**To do**
Wherever the string "elbow" appears in a line of the listing below, report that line.

**Data for this task**
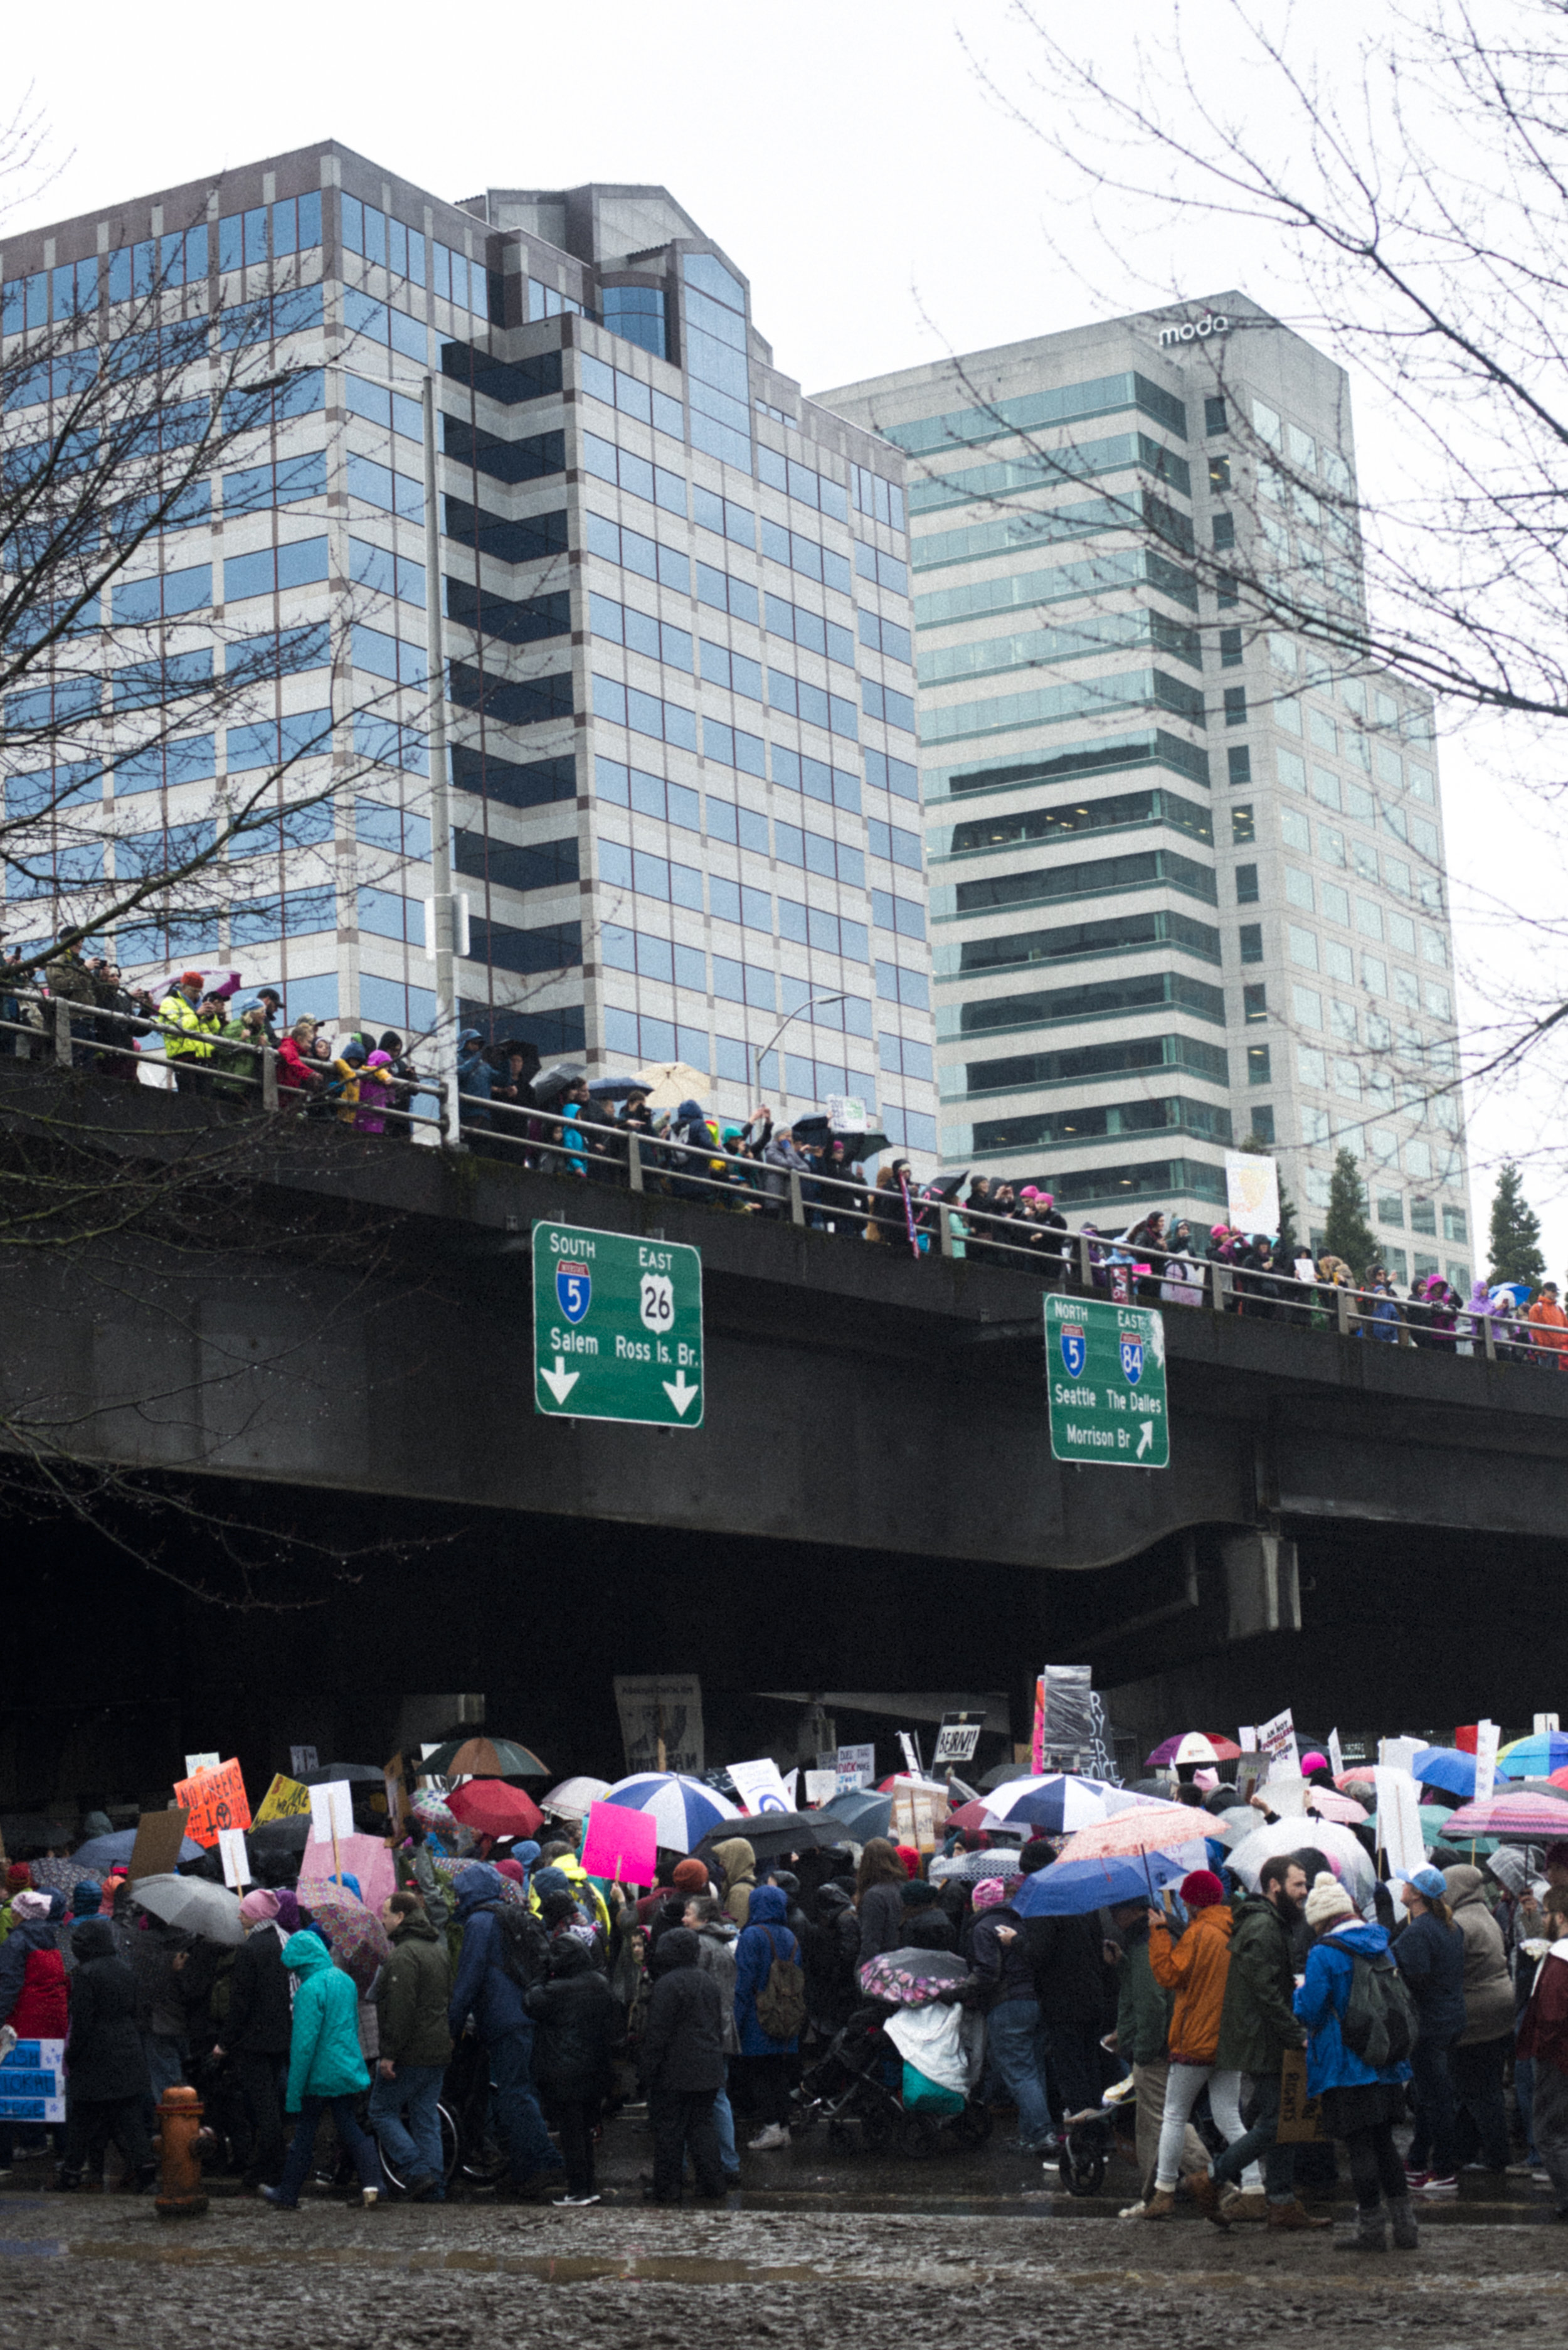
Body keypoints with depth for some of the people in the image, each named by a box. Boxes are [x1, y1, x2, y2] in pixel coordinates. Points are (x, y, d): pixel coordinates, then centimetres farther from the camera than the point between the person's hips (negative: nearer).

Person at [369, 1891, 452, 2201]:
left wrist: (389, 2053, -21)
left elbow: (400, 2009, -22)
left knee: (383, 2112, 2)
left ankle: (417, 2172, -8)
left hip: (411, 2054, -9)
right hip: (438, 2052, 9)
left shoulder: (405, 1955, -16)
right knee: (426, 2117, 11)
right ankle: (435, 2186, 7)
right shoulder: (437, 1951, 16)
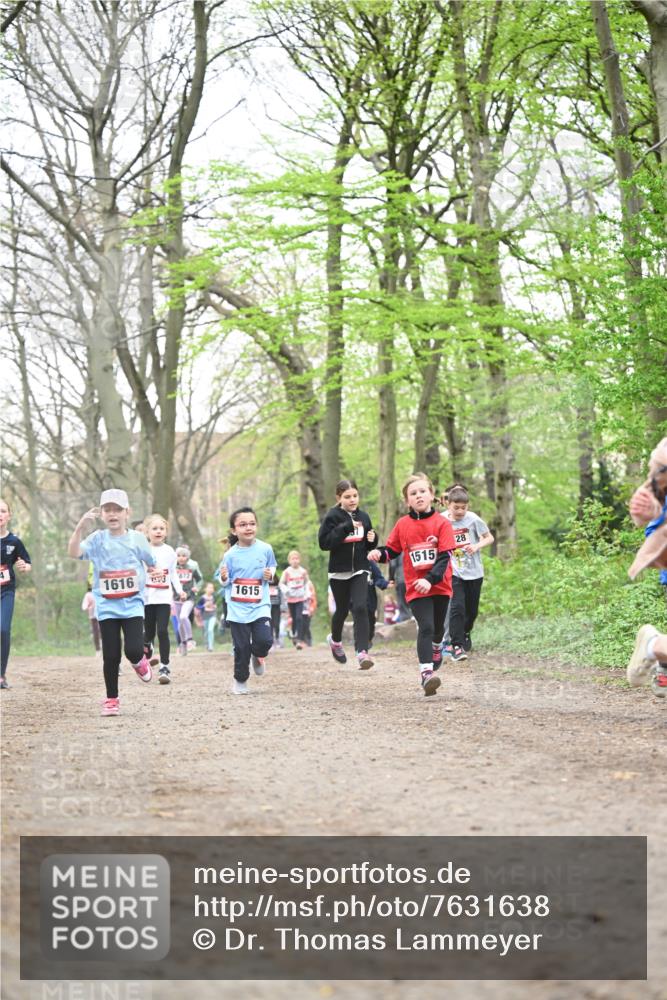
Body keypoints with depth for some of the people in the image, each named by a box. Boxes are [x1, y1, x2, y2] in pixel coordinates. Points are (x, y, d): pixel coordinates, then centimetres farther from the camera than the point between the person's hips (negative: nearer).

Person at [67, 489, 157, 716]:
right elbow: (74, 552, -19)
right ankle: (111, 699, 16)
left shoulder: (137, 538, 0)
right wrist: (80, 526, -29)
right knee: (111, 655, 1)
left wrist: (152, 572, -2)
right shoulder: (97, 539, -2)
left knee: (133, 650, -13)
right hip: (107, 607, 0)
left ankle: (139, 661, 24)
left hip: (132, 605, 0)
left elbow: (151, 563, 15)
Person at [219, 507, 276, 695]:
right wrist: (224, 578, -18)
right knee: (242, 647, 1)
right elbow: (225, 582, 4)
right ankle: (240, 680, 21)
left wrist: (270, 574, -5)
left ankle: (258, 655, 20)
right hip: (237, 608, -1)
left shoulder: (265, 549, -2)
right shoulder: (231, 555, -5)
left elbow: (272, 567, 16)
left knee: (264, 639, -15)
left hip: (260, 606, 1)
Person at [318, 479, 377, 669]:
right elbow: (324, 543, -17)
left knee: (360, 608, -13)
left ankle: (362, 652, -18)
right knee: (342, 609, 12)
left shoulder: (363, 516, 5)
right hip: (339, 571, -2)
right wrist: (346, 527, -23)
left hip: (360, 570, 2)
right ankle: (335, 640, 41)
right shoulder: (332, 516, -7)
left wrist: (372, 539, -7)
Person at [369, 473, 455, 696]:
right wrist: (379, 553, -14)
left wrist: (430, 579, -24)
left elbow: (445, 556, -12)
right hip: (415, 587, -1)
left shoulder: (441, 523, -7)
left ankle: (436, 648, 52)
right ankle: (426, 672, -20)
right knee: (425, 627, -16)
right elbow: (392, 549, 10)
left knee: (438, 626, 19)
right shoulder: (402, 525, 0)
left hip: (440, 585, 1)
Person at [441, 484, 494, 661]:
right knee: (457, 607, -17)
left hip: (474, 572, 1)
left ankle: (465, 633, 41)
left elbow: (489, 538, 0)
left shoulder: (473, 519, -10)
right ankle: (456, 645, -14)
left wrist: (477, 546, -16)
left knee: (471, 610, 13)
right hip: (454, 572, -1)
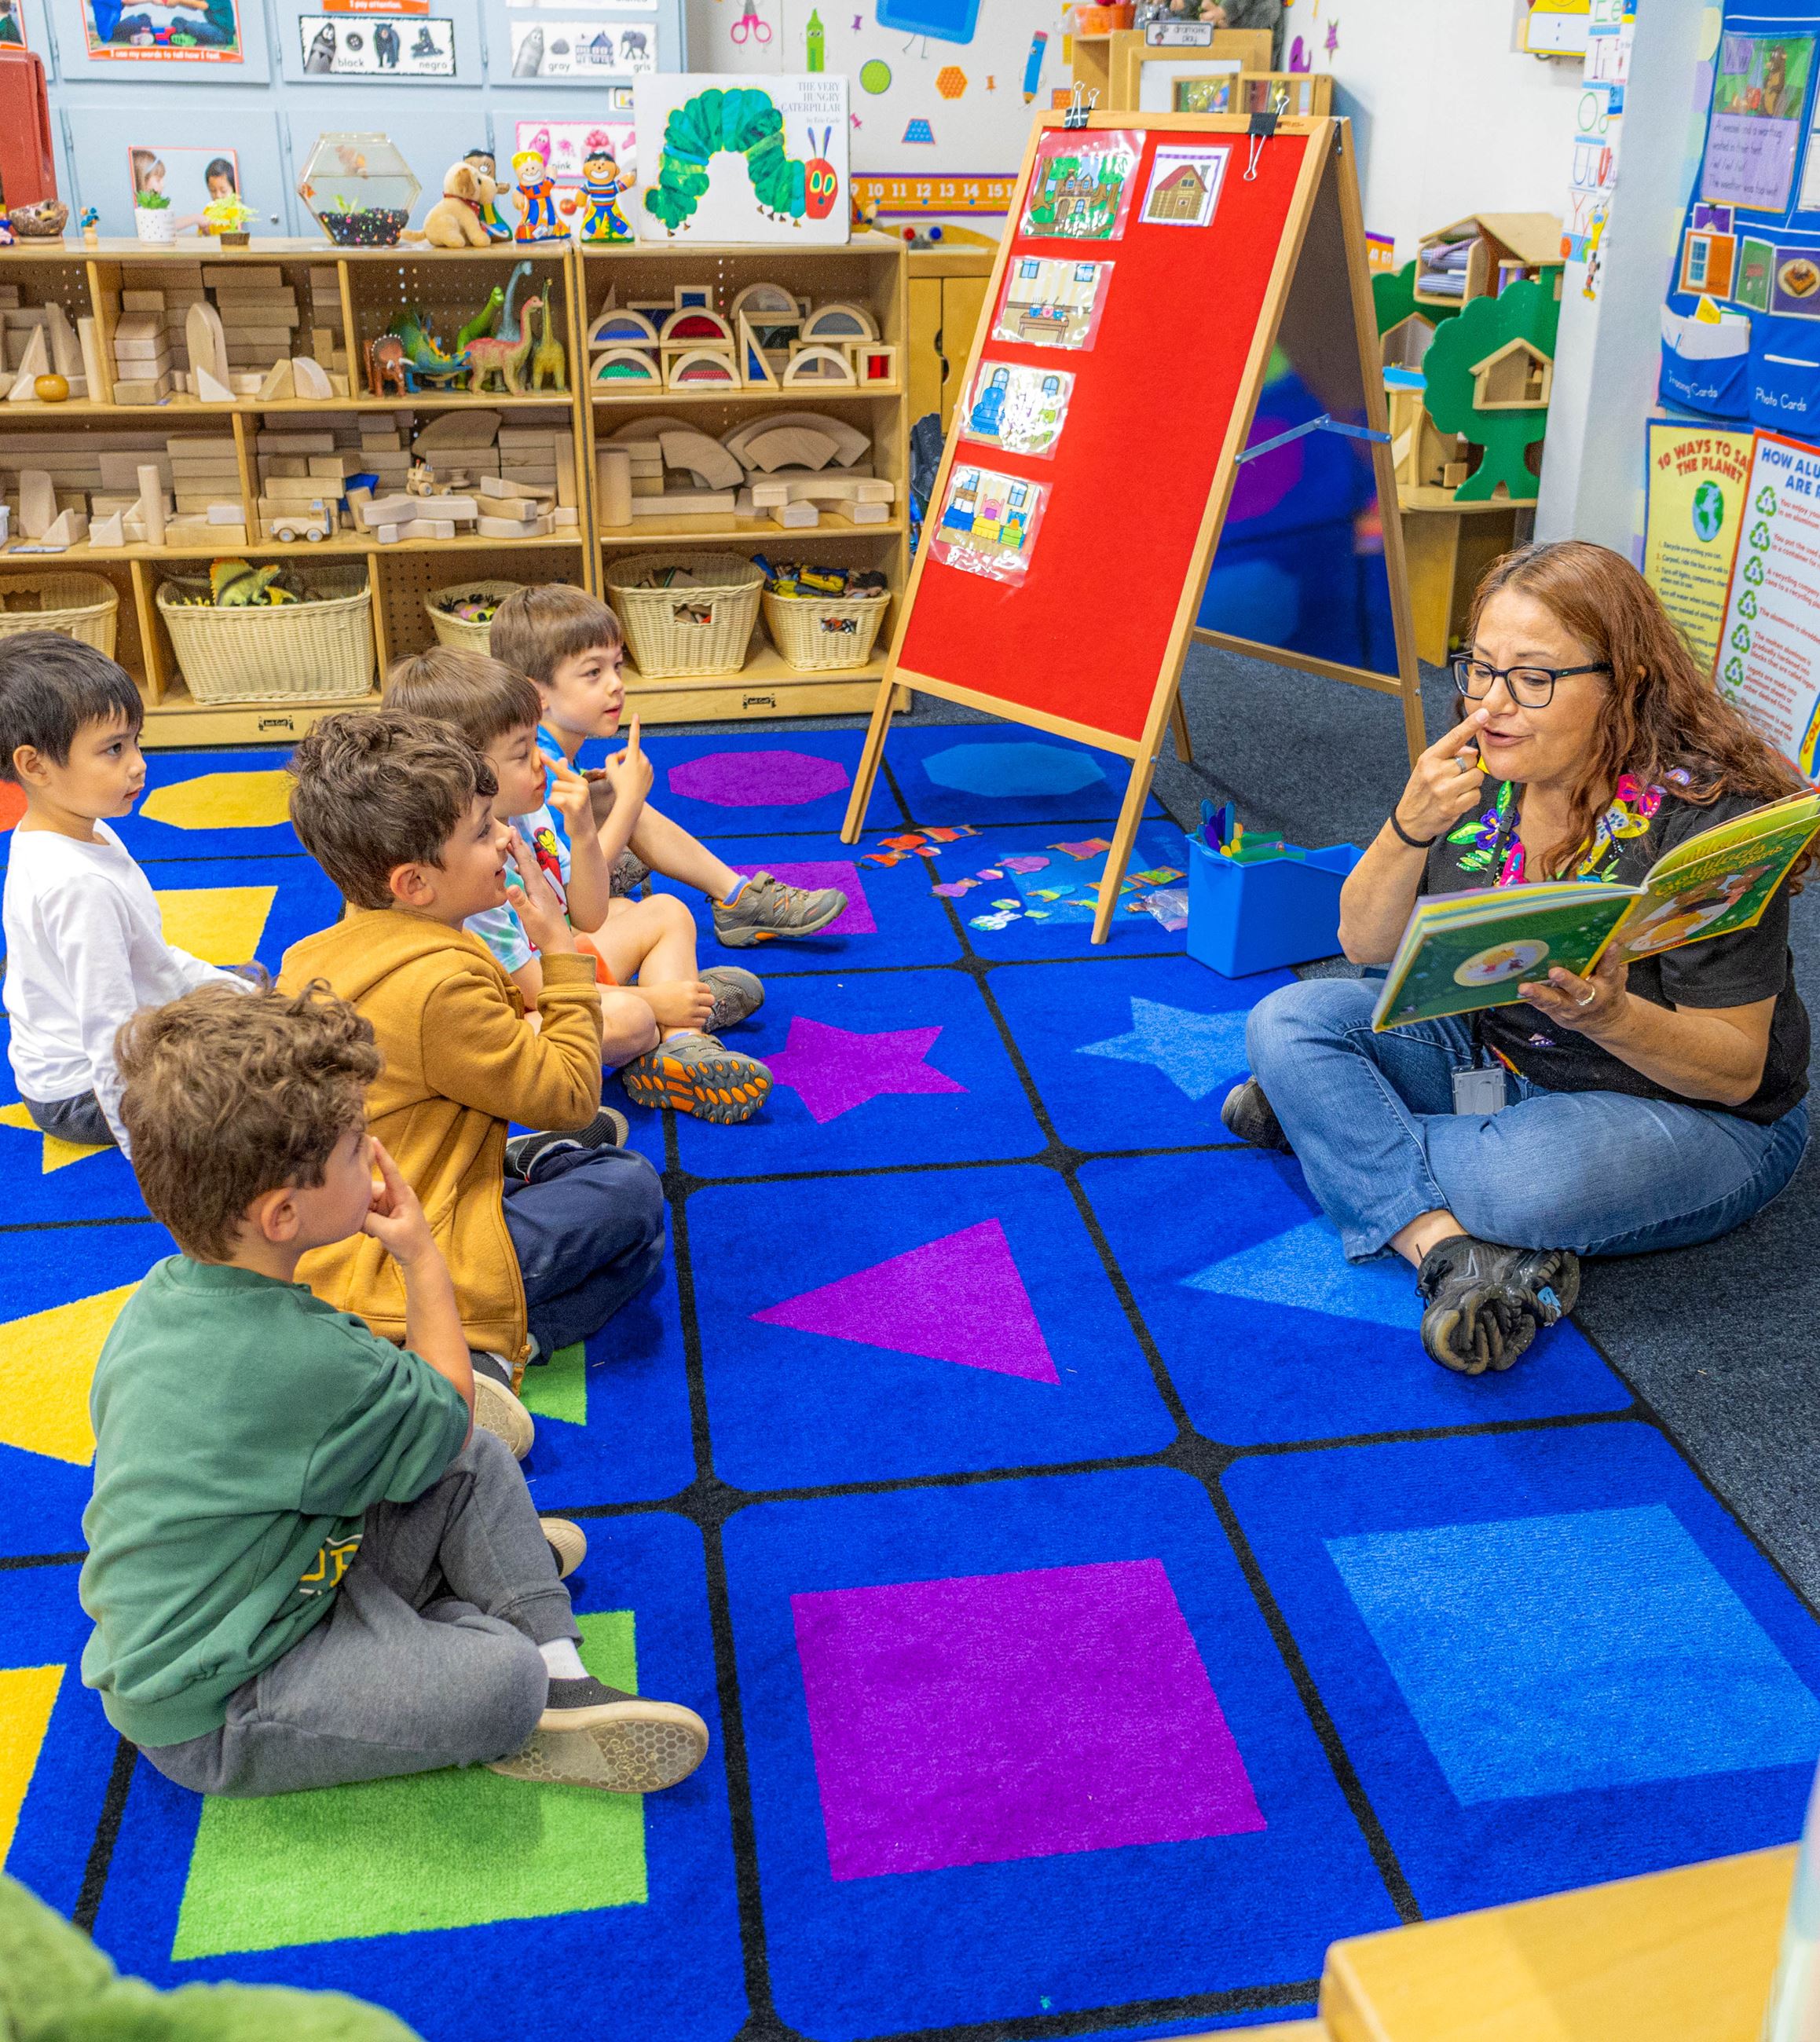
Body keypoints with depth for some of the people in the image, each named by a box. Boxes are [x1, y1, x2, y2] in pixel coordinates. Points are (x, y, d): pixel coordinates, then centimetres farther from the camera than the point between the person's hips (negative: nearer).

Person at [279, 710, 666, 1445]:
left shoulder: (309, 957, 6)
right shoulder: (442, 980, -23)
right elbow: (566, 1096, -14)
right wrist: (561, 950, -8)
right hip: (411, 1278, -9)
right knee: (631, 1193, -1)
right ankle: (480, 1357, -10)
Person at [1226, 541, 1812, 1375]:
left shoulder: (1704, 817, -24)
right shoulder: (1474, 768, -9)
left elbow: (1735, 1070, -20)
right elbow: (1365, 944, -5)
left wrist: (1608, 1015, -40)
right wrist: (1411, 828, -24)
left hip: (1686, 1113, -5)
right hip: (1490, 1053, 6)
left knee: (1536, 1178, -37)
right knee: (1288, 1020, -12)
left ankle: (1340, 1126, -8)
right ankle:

**Result of the task**
left elbow: (400, 2009, -22)
right elbow: (74, 552, -19)
left elbow: (151, 563, 15)
right elbow: (225, 582, 4)
left elbow: (272, 567, 16)
right elbow: (324, 543, -17)
left elbow: (445, 556, -12)
right elbow: (392, 549, 10)
left elbow: (489, 538, 0)
right elbow: (566, 1096, -14)
left elbow: (1735, 1070, -20)
right elbow: (1365, 944, -5)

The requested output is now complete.